[Aim of the task] Restate the lines exactly, starting at the line that contains "For every layout" and finishing with the final line of the records.

Document structure recognition data
# # #

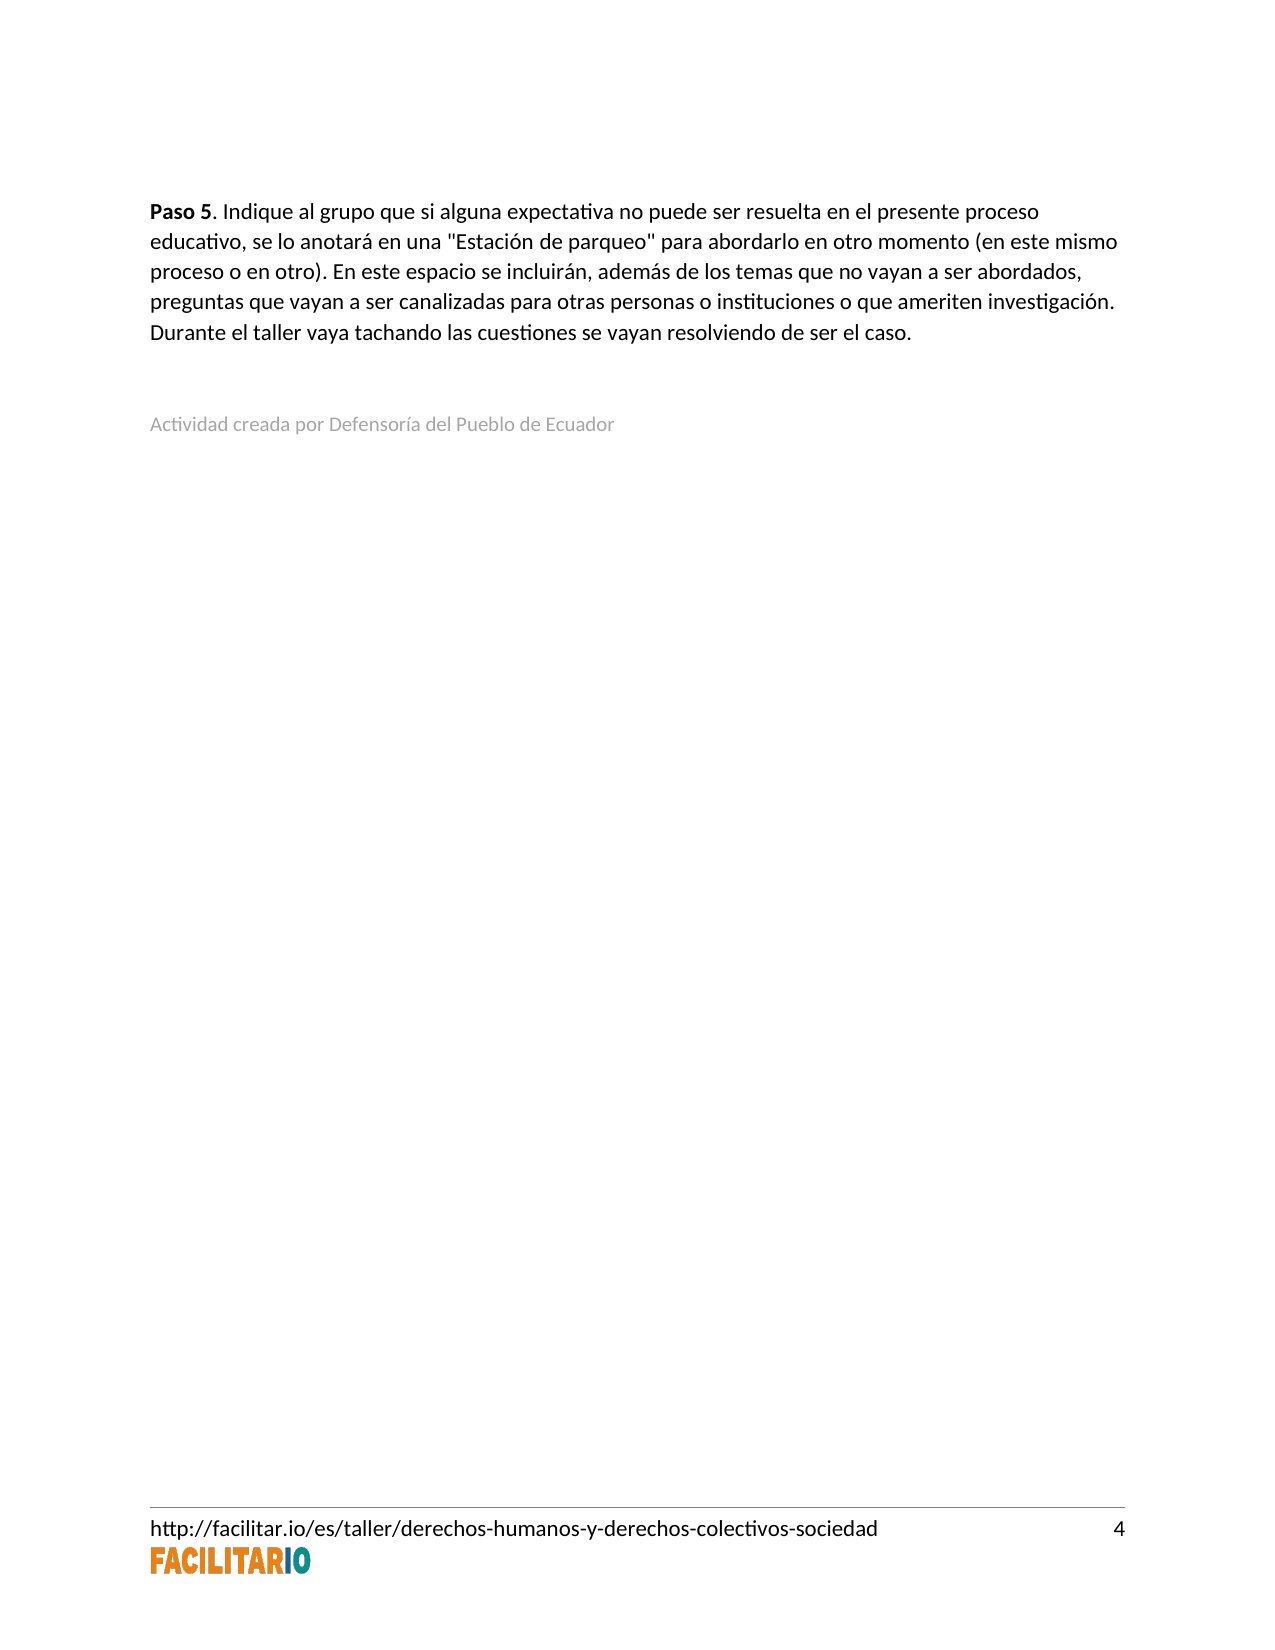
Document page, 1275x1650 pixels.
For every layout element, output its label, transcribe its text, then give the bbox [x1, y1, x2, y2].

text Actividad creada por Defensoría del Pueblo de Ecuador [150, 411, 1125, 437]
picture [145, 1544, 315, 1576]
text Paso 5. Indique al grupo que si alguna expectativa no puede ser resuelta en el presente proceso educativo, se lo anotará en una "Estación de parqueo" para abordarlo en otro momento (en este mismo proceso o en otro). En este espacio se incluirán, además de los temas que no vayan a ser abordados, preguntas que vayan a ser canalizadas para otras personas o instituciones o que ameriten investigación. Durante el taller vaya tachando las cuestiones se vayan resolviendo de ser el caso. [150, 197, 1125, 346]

# # #

[Task solution]
For every layout element, output its label, transcribe its text, then give the bbox [x1, y1, x2, y2].

text Actividad creada por Defensoría del Pueblo de Ecuador [150, 411, 1125, 437]
picture [145, 1544, 315, 1576]
text Paso 5. Indique al grupo que si alguna expectativa no puede ser resuelta en el presente proceso educativo, se lo anotará en una "Estación de parqueo" para abordarlo en otro momento (en este mismo proceso o en otro). En este espacio se incluirán, además de los temas que no vayan a ser abordados, preguntas que vayan a ser canalizadas para otras personas o instituciones o que ameriten investigación. Durante el taller vaya tachando las cuestiones se vayan resolviendo de ser el caso. [150, 197, 1125, 346]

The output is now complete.